Celle-ci a étudié l’histoire de l’art à l’Université de Toronto. Pour la curation, elle a régulièrement collaboré aux enchères organisées par la salle de vente internationale Sotheby’s. Depuis 2011, elle était partie s’installer au Canada, mais dévorée par la nostalgie, elle a décidé de revenir en Egypte en 2019. C’est l’année de l’ouverture de Motion Art, qu’elle a inaugurée en exposant des peintures inédites du célèbre peintre et illustrateur Helmi Al-Touni, réalisées dans les années 1980. « C’est Helmi Al-Touni qui m’a encouragée à ouvrir la galerie. J’avais déjà constaté que le marché des arts plastiques en Egypte était en pleine effervescence », ajoute-t-elle.
Vers la mi-mars, Motion Art accueillera une nouvelle exposition collective, proposant de nouvelles découvertes.
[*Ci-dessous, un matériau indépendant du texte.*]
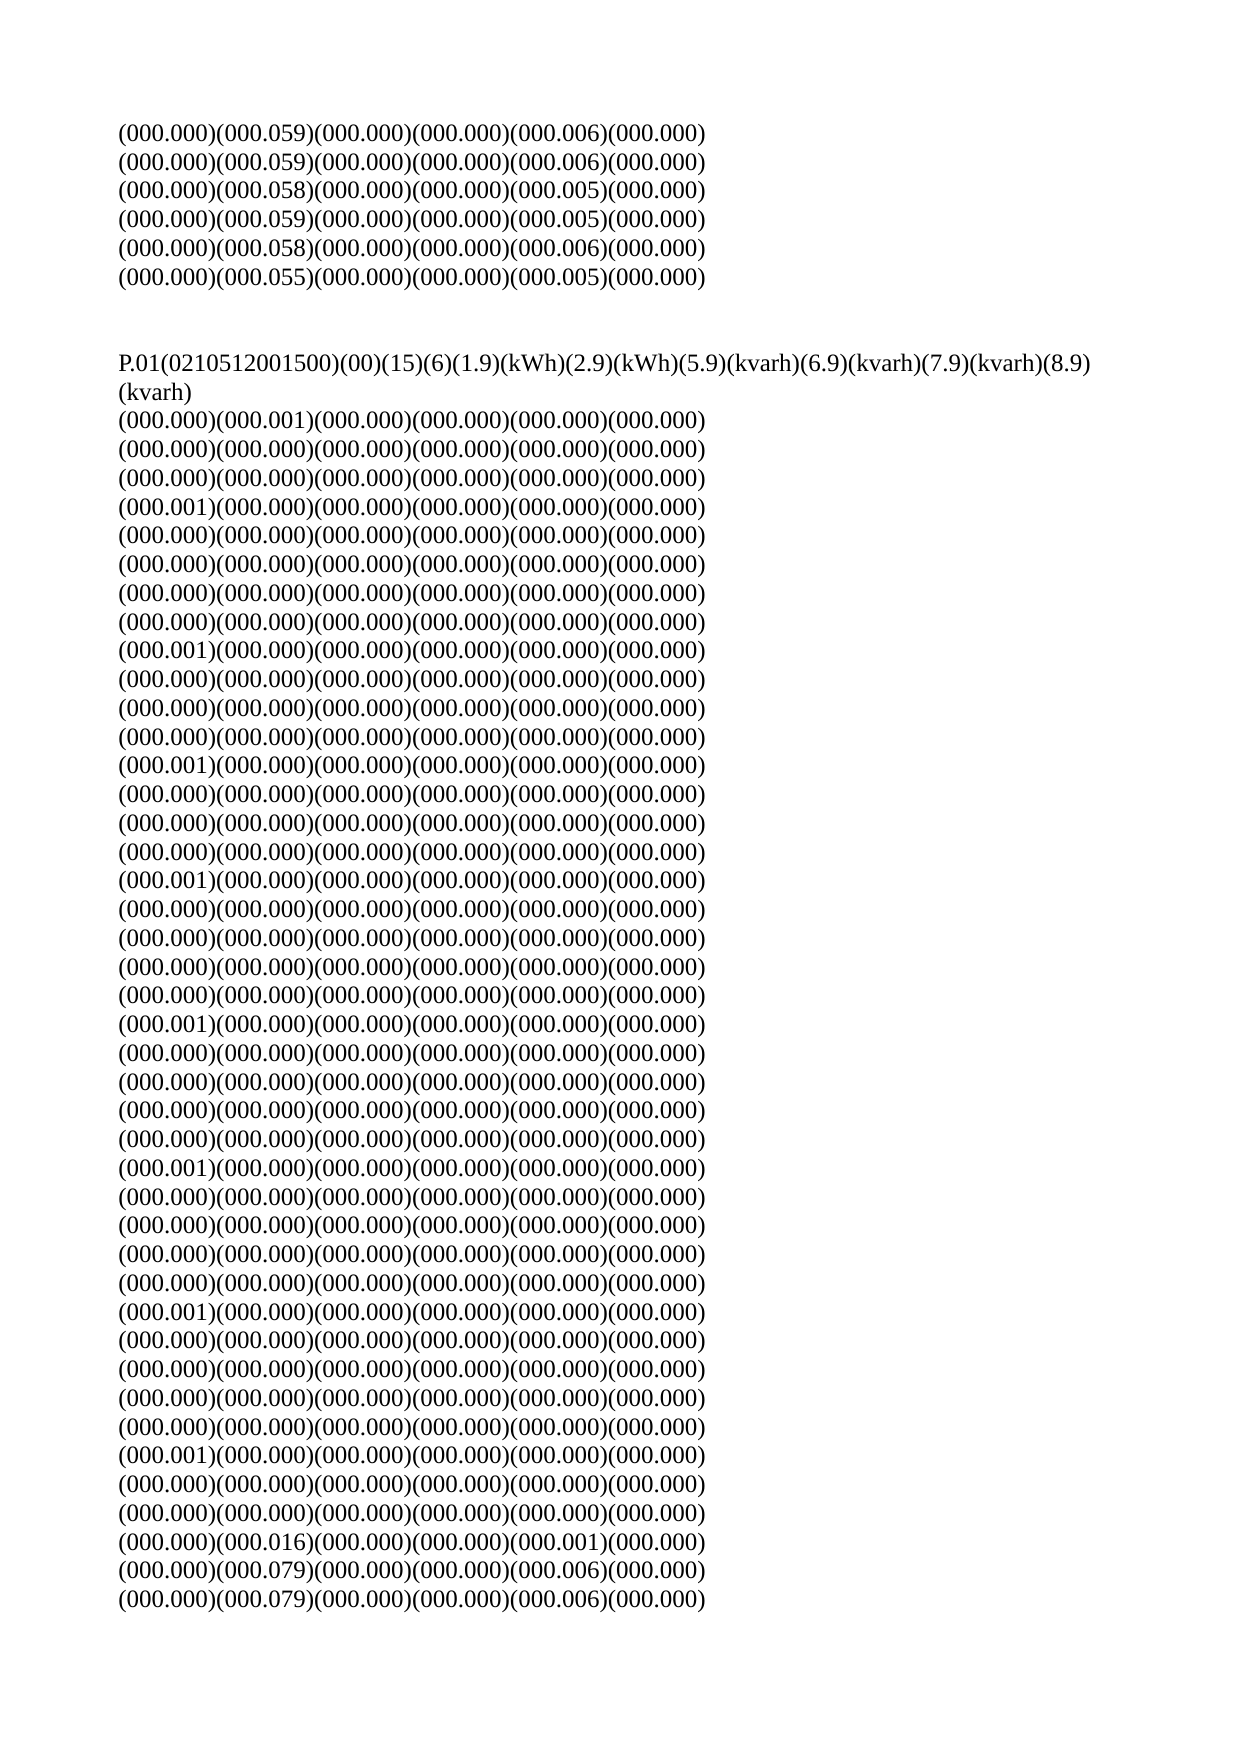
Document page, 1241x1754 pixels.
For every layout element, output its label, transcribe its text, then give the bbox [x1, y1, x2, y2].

text (000.000)(000.016)(000.000)(000.000)(000.001)(000.000) [118, 1527, 1122, 1556]
text (000.000)(000.000)(000.000)(000.000)(000.000)(000.000) [118, 521, 1122, 549]
text (000.000)(000.055)(000.000)(000.000)(000.005)(000.000) [118, 262, 1122, 291]
text (000.000)(000.058)(000.000)(000.000)(000.006)(000.000) [118, 233, 1122, 262]
text (000.001)(000.000)(000.000)(000.000)(000.000)(000.000) [118, 1009, 1122, 1038]
text (000.000)(000.079)(000.000)(000.000)(000.006)(000.000) [118, 1556, 1122, 1584]
text (000.000)(000.000)(000.000)(000.000)(000.000)(000.000) [118, 1038, 1122, 1067]
text (000.000)(000.000)(000.000)(000.000)(000.000)(000.000) [118, 808, 1122, 837]
text (000.000)(000.000)(000.000)(000.000)(000.000)(000.000) [118, 981, 1122, 1009]
text (000.000)(000.000)(000.000)(000.000)(000.000)(000.000) [118, 1326, 1122, 1354]
text (000.000)(000.000)(000.000)(000.000)(000.000)(000.000) [118, 1354, 1122, 1383]
text (000.000)(000.000)(000.000)(000.000)(000.000)(000.000) [118, 1268, 1122, 1297]
text (000.000)(000.000)(000.000)(000.000)(000.000)(000.000) [118, 1096, 1122, 1124]
text (000.000)(000.000)(000.000)(000.000)(000.000)(000.000) [118, 434, 1122, 463]
text (000.000)(000.000)(000.000)(000.000)(000.000)(000.000) [118, 1383, 1122, 1412]
text (000.000)(000.000)(000.000)(000.000)(000.000)(000.000) [118, 549, 1122, 578]
text (000.000)(000.000)(000.000)(000.000)(000.000)(000.000) [118, 923, 1122, 952]
text (000.000)(000.059)(000.000)(000.000)(000.006)(000.000) [118, 118, 1122, 147]
text (000.000)(000.000)(000.000)(000.000)(000.000)(000.000) [118, 693, 1122, 722]
text (000.001)(000.000)(000.000)(000.000)(000.000)(000.000) [118, 1297, 1122, 1326]
text (000.001)(000.000)(000.000)(000.000)(000.000)(000.000) [118, 751, 1122, 779]
text (000.000)(000.079)(000.000)(000.000)(000.006)(000.000) [118, 1584, 1122, 1613]
text (000.000)(000.000)(000.000)(000.000)(000.000)(000.000) [118, 578, 1122, 607]
text (000.000)(000.000)(000.000)(000.000)(000.000)(000.000) [118, 722, 1122, 751]
text (000.000)(000.000)(000.000)(000.000)(000.000)(000.000) [118, 1182, 1122, 1211]
text (000.000)(000.000)(000.000)(000.000)(000.000)(000.000) [118, 1211, 1122, 1239]
text (000.000)(000.059)(000.000)(000.000)(000.006)(000.000) [118, 147, 1122, 176]
text (000.001)(000.000)(000.000)(000.000)(000.000)(000.000) [118, 1441, 1122, 1469]
text (000.000)(000.000)(000.000)(000.000)(000.000)(000.000) [118, 463, 1122, 492]
text (000.001)(000.000)(000.000)(000.000)(000.000)(000.000) [118, 866, 1122, 894]
text (000.000)(000.000)(000.000)(000.000)(000.000)(000.000) [118, 664, 1122, 693]
text (000.000)(000.001)(000.000)(000.000)(000.000)(000.000) [118, 406, 1122, 434]
text (000.000)(000.000)(000.000)(000.000)(000.000)(000.000) [118, 607, 1122, 636]
text P.01(0210512001500)(00)(15)(6)(1.9)(kWh)(2.9)(kWh)(5.9)(kvarh)(6.9)(kvarh)(7.9)(kvarh)(8.9)(kvarh) [118, 348, 1122, 406]
text (000.000)(000.000)(000.000)(000.000)(000.000)(000.000) [118, 1498, 1122, 1527]
text (000.000)(000.000)(000.000)(000.000)(000.000)(000.000) [118, 952, 1122, 981]
text (000.000)(000.000)(000.000)(000.000)(000.000)(000.000) [118, 1067, 1122, 1096]
text (000.000)(000.000)(000.000)(000.000)(000.000)(000.000) [118, 894, 1122, 923]
text (000.001)(000.000)(000.000)(000.000)(000.000)(000.000) [118, 636, 1122, 664]
text (000.000)(000.059)(000.000)(000.000)(000.005)(000.000) [118, 204, 1122, 233]
text (000.000)(000.000)(000.000)(000.000)(000.000)(000.000) [118, 1124, 1122, 1153]
text (000.000)(000.000)(000.000)(000.000)(000.000)(000.000) [118, 1239, 1122, 1268]
text (000.000)(000.000)(000.000)(000.000)(000.000)(000.000) [118, 779, 1122, 808]
text (000.000)(000.058)(000.000)(000.000)(000.005)(000.000) [118, 176, 1122, 204]
text (000.001)(000.000)(000.000)(000.000)(000.000)(000.000) [118, 1153, 1122, 1182]
text (000.000)(000.000)(000.000)(000.000)(000.000)(000.000) [118, 837, 1122, 866]
text (000.000)(000.000)(000.000)(000.000)(000.000)(000.000) [118, 1412, 1122, 1441]
text (000.001)(000.000)(000.000)(000.000)(000.000)(000.000) [118, 492, 1122, 521]
text (000.000)(000.000)(000.000)(000.000)(000.000)(000.000) [118, 1469, 1122, 1498]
Et le 29 avril prochain, Caroline Berz y exposera des peintures traitant de l’environnement. « J’aime promouvoir de nouveaux artistes talentueux, tels Moustapha et Mohamad Rabie ou Raëf Wasfi. Ce dernier se distingue de par son style minimaliste et son travail à l’encre de chine, peu connus des collectionneurs », précise Ingie Hakim. Et de poursuivre: « Le peintre alexandrin Ali Achour, qui a exposé chez nous en janvier-février dernier, a mis trois ans pour préparer son exposition. Il faut laisser le temps aux artistes pour produire ce qu’ils veulent, et laisser le temps aussi aux visiteurs pour déguster cet art. Pour cela, une exposition peut s’étaler sur tout le mois ». Rien ne presse, il faut prendre son temps dans ce coin paisible de Zamalek .
Galerie Motion Art. 36 a, rue Al-Montaza, de la rue Mohamad Mazhar, Zamalek. Galerie Art-Mazag. 44, rue Al-Charifa Dina, Maadi. Centre Cocoon. 26, rue Chérif, centre-ville.